What are the ways credit unions are driving innovation?
This acquisition spree is transforming the competitive landscape, as credit unions leverage these deals to expand their geographic footprint, boost deposits, and offer a wider array of products and services. Traditionally known for their local focus and commitment to underserved communities, credit unions are now directly challenging traditional retail banks in ways that were unimaginable just a decade ago.
“Credit unions have a deep consumer focus,” explains Michael Bell, a prominent banking attorney at Honigman who has advised on the majority of these transactions. They use their branches in innovative ways – almost like billboards. I have clients with branches that don’t have any tellers in them at all.
The appeal of credit unions as acquirers is multifaceted. Unlike traditional banks, credit unions are not beholden to shareholders or the pressure to turn a profit. This allows them to prioritize member service and community impact over short-term financial gains. Additionally, as member-owned cooperatives, credit unions can often offer more favorable deposit and loan rates, as well as access to a broader array of products and services.
“Credit unions are kissing cousins to community banks,” Bell asserts. “This allows them to provide better service or better products, which creates real competition.”
However, the rapid rise of credit unions as acquirers has not come without its challenges. The post-merger integration process can be fraught with complexities, requiring careful attention to compliance, taxation, and the delicate task of fostering a unified culture.

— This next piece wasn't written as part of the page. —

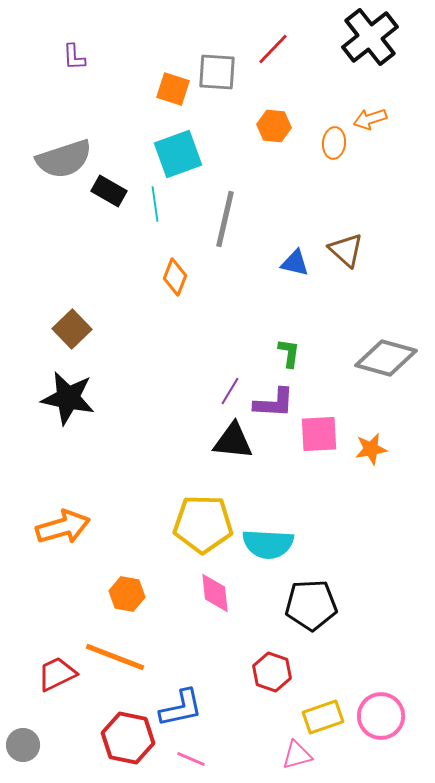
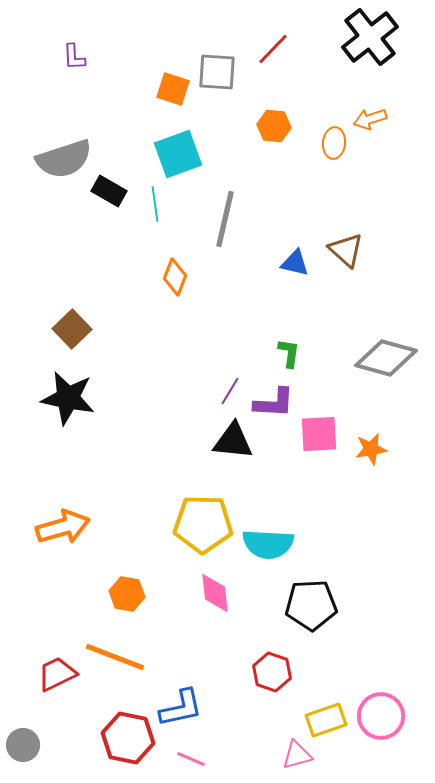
yellow rectangle at (323, 717): moved 3 px right, 3 px down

“If you don’t integrate people, it’s highly likely that those entities will continue to operate as if they are separate entities,” warns Sanjay Sharma, the global head of private banking at SEI. “The key to a successful post-merger integration is ensuring that both organizations’ employees are communicating and interacting effectively.”

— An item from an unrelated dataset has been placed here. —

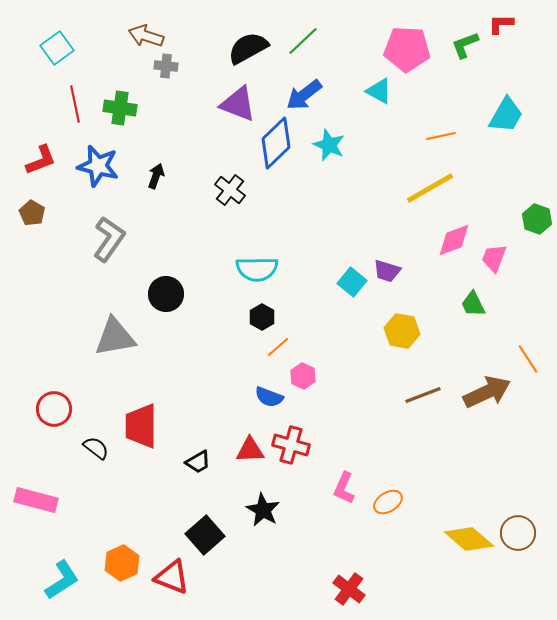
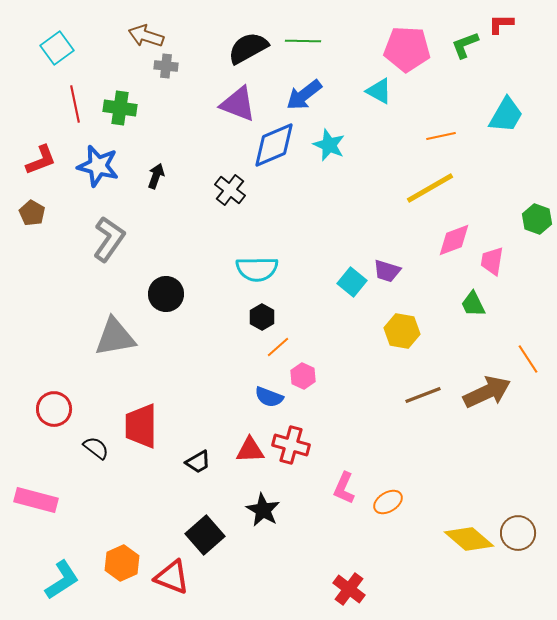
green line at (303, 41): rotated 44 degrees clockwise
blue diamond at (276, 143): moved 2 px left, 2 px down; rotated 21 degrees clockwise
pink trapezoid at (494, 258): moved 2 px left, 3 px down; rotated 12 degrees counterclockwise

Sharma emphasizes the importance of a “buddy system” approach, where each employee is assigned a counterpart from the other organization to facilitate communication and collaboration. This, he says, can be the difference between a successful merger and one that falters.
The regulatory landscape also poses unique challenges for credit unions. As non-profit, member-owned institutions, credit unions are subject to a different set of rules and requirements than traditional banks, which are regulated by the Federal Deposit Insurance Corporation (FDIC). This can create complexities around compliance, taxation, and the transition of accounts from the acquired bank.
“Step one is purely from a governance standpoint of how you’re transitioning the business to your side,” Sharma explains. “Because credit unions are not taxed the same way as banks, the tax implications in any given year are not always clear cut.”
The rapid rise of credit unions as acquirers has not gone unnoticed by traditional banks, who are increasingly pushing back against what they perceive as unfair competition. Several states have filed lawsuits or passed legislation to block or ban these transactions, arguing that credit unions’ tax-exempt status and lack of requirements to serve low-income communities give them an unfair advantage.
“They’re pushing back and some have even banned them altogether,” Sharma says. “Credit unions are in a position to offer better service or better products – and that creates real competition.”
The battle lines have been drawn, and the future of community banking hangs in the balance. As credit unions continue to expand their reach through strategic acquisitions, traditional banks are being forced to rethink their branch strategies and compete in new ways.
“The ‘Starbucks moment’ of having a branch on every corner is no longer viable,” says Peter Longo, the vice president of digital banking at Finastra. “Instead, the opportunity for banks is to place branches strategically, where they become community hubs or can help address specific needs of the area they serve.”
This shift in branch strategy, coupled with the growing presence of credit unions, is transforming the banking landscape in ways that will have far-reaching implications for consumers, communities, and the industry as a whole.
The credit union acquisition wave is a disruptive force that is challenging the status quo and redefining the boundaries of competition in the banking sector. As the battle intensifies, the outcome will shape the future of community banking for years to come, with the potential to create a more diverse, innovative, and customer-centric financial services landscape.